# PROBLEM TO SOLVE:
The line containing "left knee: (334, 383)" marks where to begin. Write out that line and every line after it exactly, through the last line below.

====

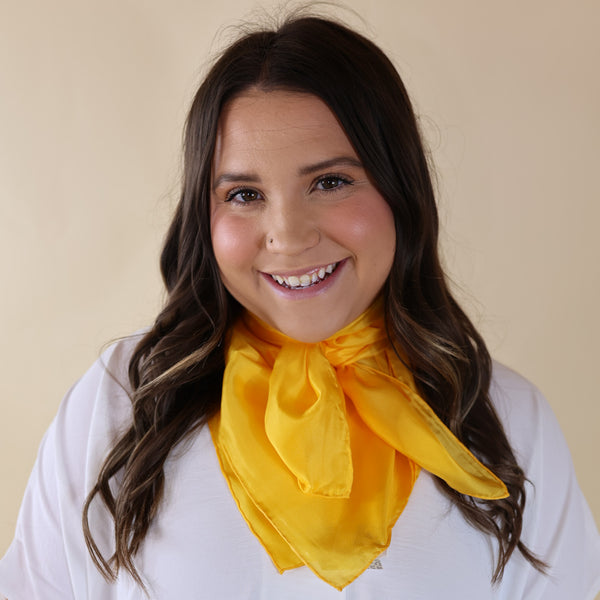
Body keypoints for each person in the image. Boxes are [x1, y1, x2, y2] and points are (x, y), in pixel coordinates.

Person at [1, 13, 599, 600]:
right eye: (244, 194)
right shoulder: (122, 402)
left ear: (400, 188)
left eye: (331, 182)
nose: (287, 235)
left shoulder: (510, 422)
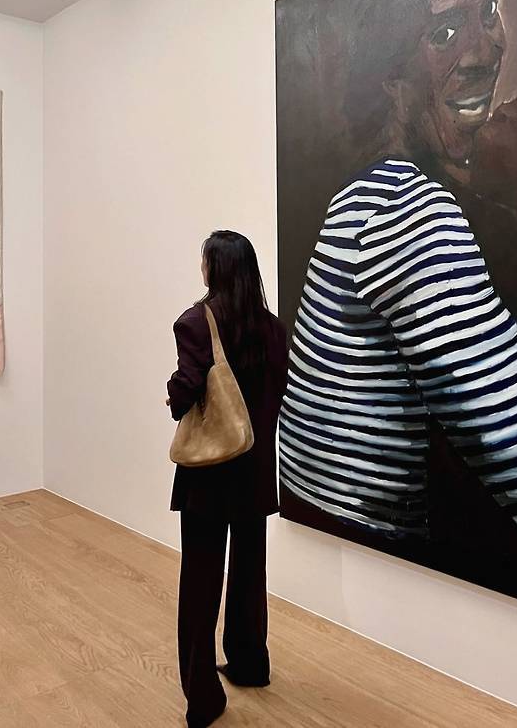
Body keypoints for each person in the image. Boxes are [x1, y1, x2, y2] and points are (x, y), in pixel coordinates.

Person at [338, 0, 517, 519]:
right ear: (392, 83)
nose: (485, 50)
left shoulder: (426, 198)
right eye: (444, 32)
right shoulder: (427, 226)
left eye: (490, 10)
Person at [166, 231, 288, 728]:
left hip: (210, 474)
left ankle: (203, 698)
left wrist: (172, 395)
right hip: (254, 470)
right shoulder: (273, 327)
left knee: (200, 580)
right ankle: (250, 663)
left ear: (214, 267)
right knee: (249, 572)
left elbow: (187, 387)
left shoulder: (196, 322)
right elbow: (276, 393)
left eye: (204, 260)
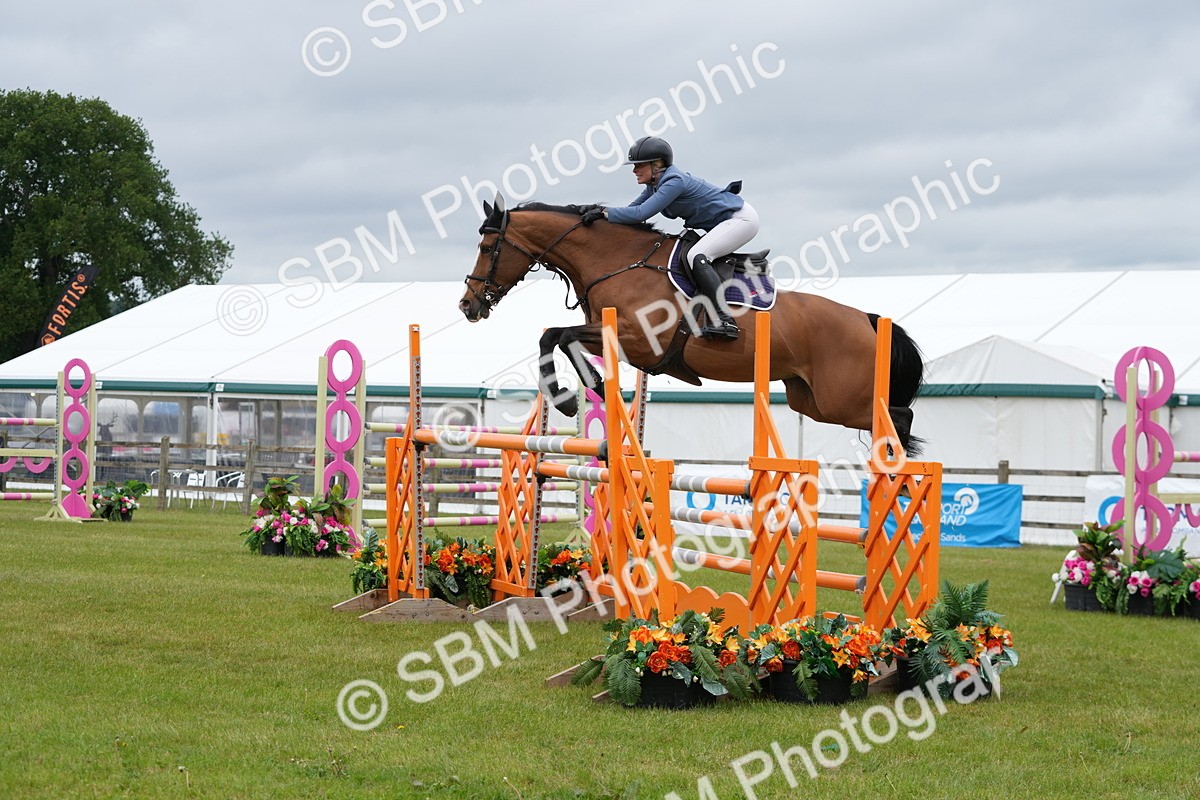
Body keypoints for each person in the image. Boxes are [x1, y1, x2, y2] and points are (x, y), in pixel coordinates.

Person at [581, 136, 759, 340]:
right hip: (724, 222)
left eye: (639, 165)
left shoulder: (674, 182)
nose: (634, 170)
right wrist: (599, 214)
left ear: (657, 165)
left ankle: (726, 321)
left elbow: (640, 214)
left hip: (742, 219)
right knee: (694, 254)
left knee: (697, 255)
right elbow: (631, 212)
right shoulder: (654, 185)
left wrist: (604, 212)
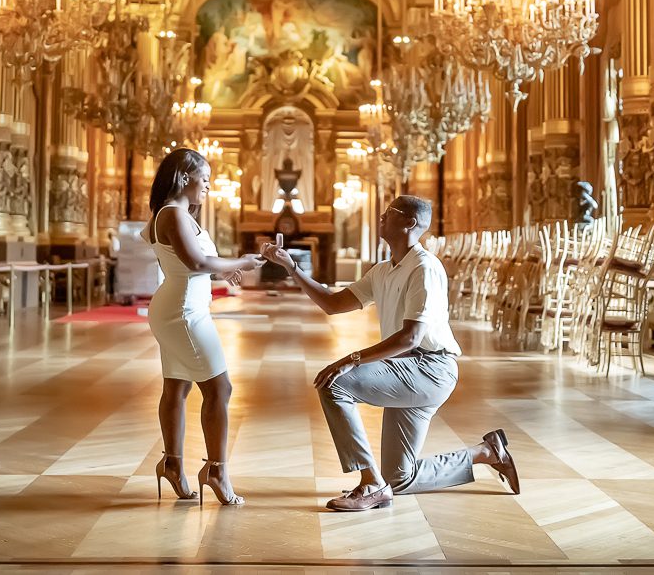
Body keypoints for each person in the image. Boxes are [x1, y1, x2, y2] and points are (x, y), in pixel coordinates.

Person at [261, 194, 520, 512]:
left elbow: (411, 337)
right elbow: (332, 303)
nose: (381, 216)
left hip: (430, 368)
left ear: (410, 223)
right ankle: (487, 453)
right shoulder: (383, 270)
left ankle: (370, 483)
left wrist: (351, 359)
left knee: (334, 383)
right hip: (408, 369)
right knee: (400, 478)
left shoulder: (424, 269)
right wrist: (291, 268)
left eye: (390, 213)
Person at [145, 148, 266, 506]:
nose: (209, 188)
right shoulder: (173, 215)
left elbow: (188, 263)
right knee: (220, 389)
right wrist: (242, 259)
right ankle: (216, 470)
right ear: (184, 177)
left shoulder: (171, 215)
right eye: (205, 180)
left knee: (177, 388)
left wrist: (224, 271)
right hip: (183, 313)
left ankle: (172, 464)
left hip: (179, 305)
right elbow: (195, 260)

====

# SOLUTION TO THE PROBLEM:
left knee: (334, 383)
right hip: (408, 369)
right knee: (400, 478)
left shoulder: (424, 269)
right wrist: (291, 268)
left eye: (390, 213)
Person at [145, 148, 266, 506]:
nose: (209, 188)
right shoulder: (173, 215)
left elbow: (188, 263)
right knee: (220, 389)
right wrist: (242, 259)
right ankle: (216, 470)
right ear: (184, 177)
left shoulder: (171, 215)
right eye: (205, 180)
left knee: (177, 388)
left wrist: (224, 271)
right hip: (183, 313)
left ankle: (172, 464)
left hip: (179, 305)
right elbow: (195, 260)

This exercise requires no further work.